Document extract:
** begin **

# Went into arrears



## MoneyGreen (15 Jun 2020)

Hi, Everyone. I’m in line for the Mortage Redress from AIB. My balance was 295k when I came off fixed rate in 2010. However I was made Redundant in 2012 and went into arrears for awhile. Mid 2013 I got a new job  it was restructured and the arrears were lumped into remander of Mortage. Payment went from €1500 a month to €1730.  Will this affect my calculation in any way? It was a horrible time and the bank rang me twice a day for months...Nearly split my Marriage because of it all..


----------



## Brendan Burgess (15 Jun 2020)

First of all, you will get the same redress as everyone else.  Your mortgage balance will be written down by €35,400 and you will get interest on that, which will amount to about €12k.  I would be very surprised if AIB tried to argue that the €12k should be set against the arrears. 

But how much arrears were you in? 

If AIB had offered you a tracker at the then prevailing rate, would you have been in arrears? 

If you can successfully argue that AIB pushed you into arrears through overcharging you, then you should be looking for far more compensation.

However, in most arrears cases, people who lost their job made very few payments, so it wouldn't have mattered what the interest rate was. They would still have been in arrears.

Brendan


----------



## MoneyGreen (15 Jun 2020)

Hi Brendan,

I went 16k or there about in arrears at the time. I rang the help line but they could only tell me I’m included and what my principal sum was in 2010. She had no other information but it was just a little niggle worry for me it might somehow affect it. The monthly payment seemed so unachievable when I was out of work I didn’t even try to pay it. I had 3 children under age of 3 at the time and didn’t know was I coming or going. I rang them told them I was out of work and would be using all my energy getting new employment.  I knew I’d get working in a few months and so it panned out.  I can’t help but feel anger when I think of the stress they put me under while all the time overcharging me.. Thankful to you so much for bringing this to a successful outcome and helping make things easier in the future


----------

** end **

Records:

** begin **

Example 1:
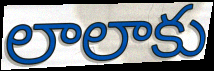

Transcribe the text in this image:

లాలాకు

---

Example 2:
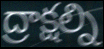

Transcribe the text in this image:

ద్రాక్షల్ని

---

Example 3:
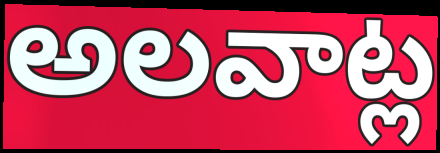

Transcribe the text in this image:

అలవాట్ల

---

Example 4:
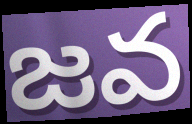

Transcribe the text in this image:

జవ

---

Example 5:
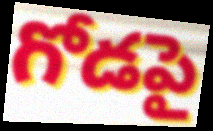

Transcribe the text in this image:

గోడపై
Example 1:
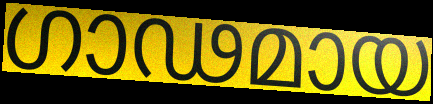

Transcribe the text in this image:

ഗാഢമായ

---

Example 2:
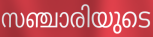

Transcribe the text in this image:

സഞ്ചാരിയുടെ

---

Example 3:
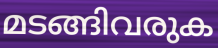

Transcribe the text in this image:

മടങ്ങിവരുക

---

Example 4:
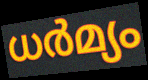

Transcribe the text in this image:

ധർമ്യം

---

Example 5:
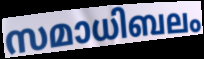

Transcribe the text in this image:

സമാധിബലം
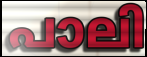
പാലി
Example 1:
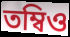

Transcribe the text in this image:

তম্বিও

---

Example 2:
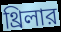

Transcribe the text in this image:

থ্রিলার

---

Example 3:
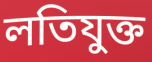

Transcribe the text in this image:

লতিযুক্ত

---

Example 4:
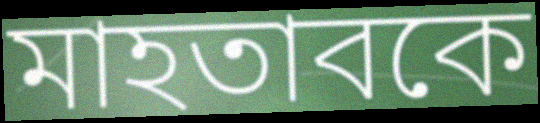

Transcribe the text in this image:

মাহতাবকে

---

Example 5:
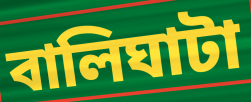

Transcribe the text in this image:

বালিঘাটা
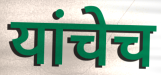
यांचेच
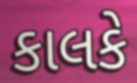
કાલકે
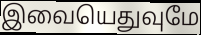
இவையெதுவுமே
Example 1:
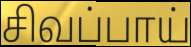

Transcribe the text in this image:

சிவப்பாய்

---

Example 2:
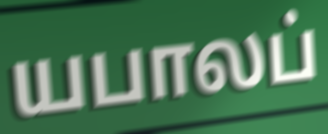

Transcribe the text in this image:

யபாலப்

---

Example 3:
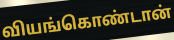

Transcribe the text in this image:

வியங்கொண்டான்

** end **
** begin **

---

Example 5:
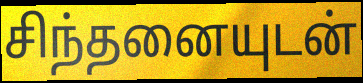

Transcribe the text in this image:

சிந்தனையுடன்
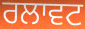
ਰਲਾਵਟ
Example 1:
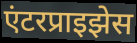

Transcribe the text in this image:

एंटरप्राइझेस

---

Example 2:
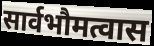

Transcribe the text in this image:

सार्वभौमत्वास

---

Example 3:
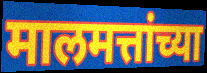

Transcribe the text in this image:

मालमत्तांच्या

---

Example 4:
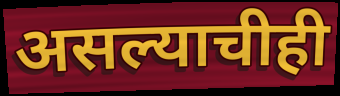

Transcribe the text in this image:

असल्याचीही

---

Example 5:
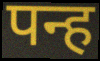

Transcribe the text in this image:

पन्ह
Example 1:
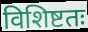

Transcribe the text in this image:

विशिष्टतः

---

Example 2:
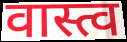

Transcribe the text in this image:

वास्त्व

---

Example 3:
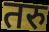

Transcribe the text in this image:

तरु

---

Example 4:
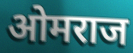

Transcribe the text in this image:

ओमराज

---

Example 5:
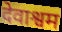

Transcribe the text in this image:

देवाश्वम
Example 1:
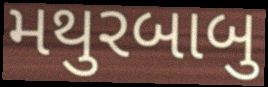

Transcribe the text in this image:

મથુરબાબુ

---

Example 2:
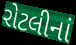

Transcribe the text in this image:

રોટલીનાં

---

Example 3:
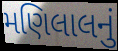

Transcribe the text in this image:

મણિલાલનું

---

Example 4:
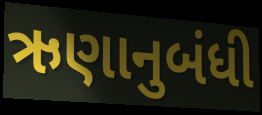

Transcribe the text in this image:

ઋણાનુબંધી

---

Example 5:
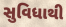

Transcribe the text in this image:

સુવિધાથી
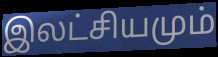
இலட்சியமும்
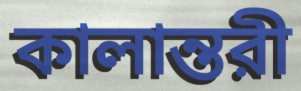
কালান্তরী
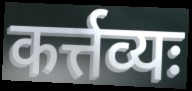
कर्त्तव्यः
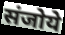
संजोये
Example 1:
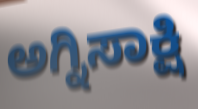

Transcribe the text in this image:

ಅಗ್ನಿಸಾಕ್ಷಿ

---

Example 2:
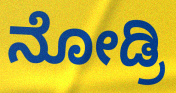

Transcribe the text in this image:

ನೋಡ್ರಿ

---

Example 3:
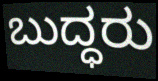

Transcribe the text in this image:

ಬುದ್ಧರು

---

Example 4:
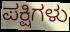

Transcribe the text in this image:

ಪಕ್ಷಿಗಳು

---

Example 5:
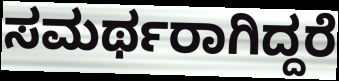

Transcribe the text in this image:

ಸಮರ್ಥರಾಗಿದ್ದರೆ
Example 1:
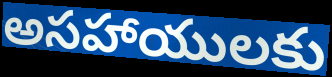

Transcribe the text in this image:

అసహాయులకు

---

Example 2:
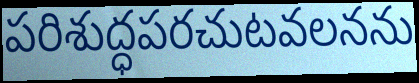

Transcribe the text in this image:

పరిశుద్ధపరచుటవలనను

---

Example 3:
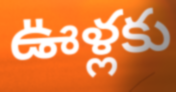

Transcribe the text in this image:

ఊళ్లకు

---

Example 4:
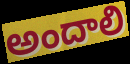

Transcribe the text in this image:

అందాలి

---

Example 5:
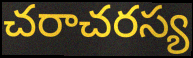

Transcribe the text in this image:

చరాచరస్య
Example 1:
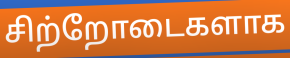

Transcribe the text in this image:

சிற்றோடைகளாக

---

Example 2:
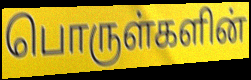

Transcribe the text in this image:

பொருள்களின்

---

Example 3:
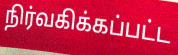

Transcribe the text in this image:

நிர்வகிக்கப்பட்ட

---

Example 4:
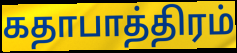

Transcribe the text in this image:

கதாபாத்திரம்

** end **
** begin **

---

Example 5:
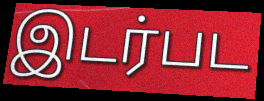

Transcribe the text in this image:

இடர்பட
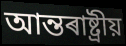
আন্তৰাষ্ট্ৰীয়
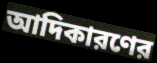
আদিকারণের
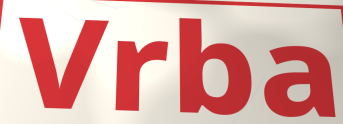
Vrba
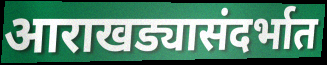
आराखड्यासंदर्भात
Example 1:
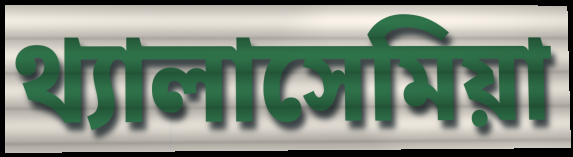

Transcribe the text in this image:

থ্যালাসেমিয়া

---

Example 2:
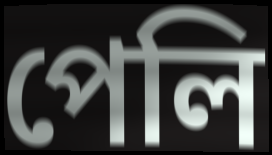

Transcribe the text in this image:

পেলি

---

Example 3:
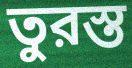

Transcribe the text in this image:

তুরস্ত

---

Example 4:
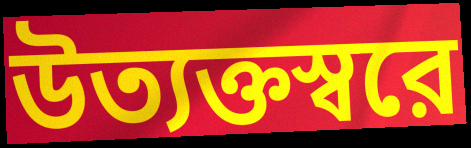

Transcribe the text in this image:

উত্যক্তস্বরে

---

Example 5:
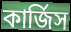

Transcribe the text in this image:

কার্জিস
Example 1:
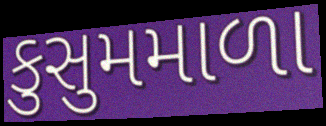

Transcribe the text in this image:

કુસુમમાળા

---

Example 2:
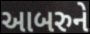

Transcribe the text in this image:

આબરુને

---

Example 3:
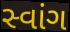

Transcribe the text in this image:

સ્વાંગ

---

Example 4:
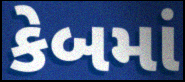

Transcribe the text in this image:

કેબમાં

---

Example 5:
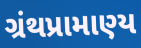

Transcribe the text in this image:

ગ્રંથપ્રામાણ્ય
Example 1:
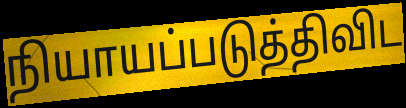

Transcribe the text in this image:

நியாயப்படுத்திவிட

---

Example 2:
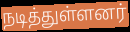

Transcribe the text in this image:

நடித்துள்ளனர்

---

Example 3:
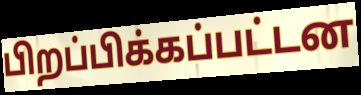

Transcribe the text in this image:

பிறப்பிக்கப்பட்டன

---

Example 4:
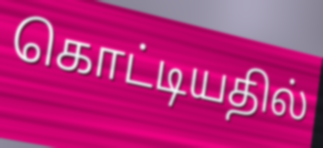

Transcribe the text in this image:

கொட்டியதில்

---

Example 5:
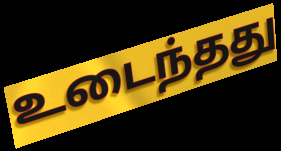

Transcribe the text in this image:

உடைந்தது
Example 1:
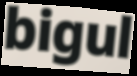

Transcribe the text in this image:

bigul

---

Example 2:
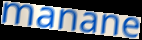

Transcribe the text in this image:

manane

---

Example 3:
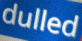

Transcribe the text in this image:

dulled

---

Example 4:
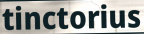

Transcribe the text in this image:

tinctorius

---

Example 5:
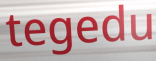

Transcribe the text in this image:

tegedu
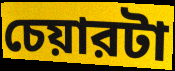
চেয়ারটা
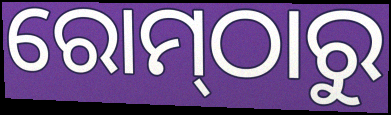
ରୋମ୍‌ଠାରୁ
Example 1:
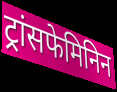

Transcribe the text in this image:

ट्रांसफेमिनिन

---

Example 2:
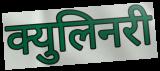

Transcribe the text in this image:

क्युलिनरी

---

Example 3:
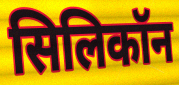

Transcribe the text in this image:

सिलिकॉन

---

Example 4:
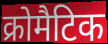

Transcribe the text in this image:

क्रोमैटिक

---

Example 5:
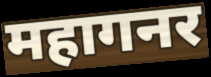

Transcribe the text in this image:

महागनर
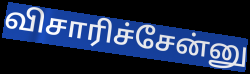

** end **

Prompt A: From the mortgage arrears thread, return the passage between "Hi, Everyone. I’m" and "Burgess (15 Jun 2020)", inclusive.
Prompt B:
Answer these questions from the mortgage arrears thread:
(i) After the mortgage was restructured, what did the monthly payment go up to?
(ii) By how much will the mortgage balance be written down under the redress?
(iii) Roughly how much did the original poster go into arrears?
The items have no connection to the mortgage arrears thread.

Exercise solution A:
Hi, Everyone. I’m in line for the Mortage Redress from AIB. My balance was 295k when I came off fixed rate in 2010. However I was made Redundant in 2012 and went into arrears for awhile. Mid 2013 I got a new job  it was restructured and the arrears were lumped into remander of Mortage. Payment went from €1500 a month to €1730.  Will this affect my calculation in any way? It was a horrible time and the bank rang me twice a day for months...Nearly split my Marriage because of it all..


----------



## Brendan Burgess (15 Jun 2020)

Exercise solution B:
(i) €1730 a month
(ii) €35,400
(iii) About 16k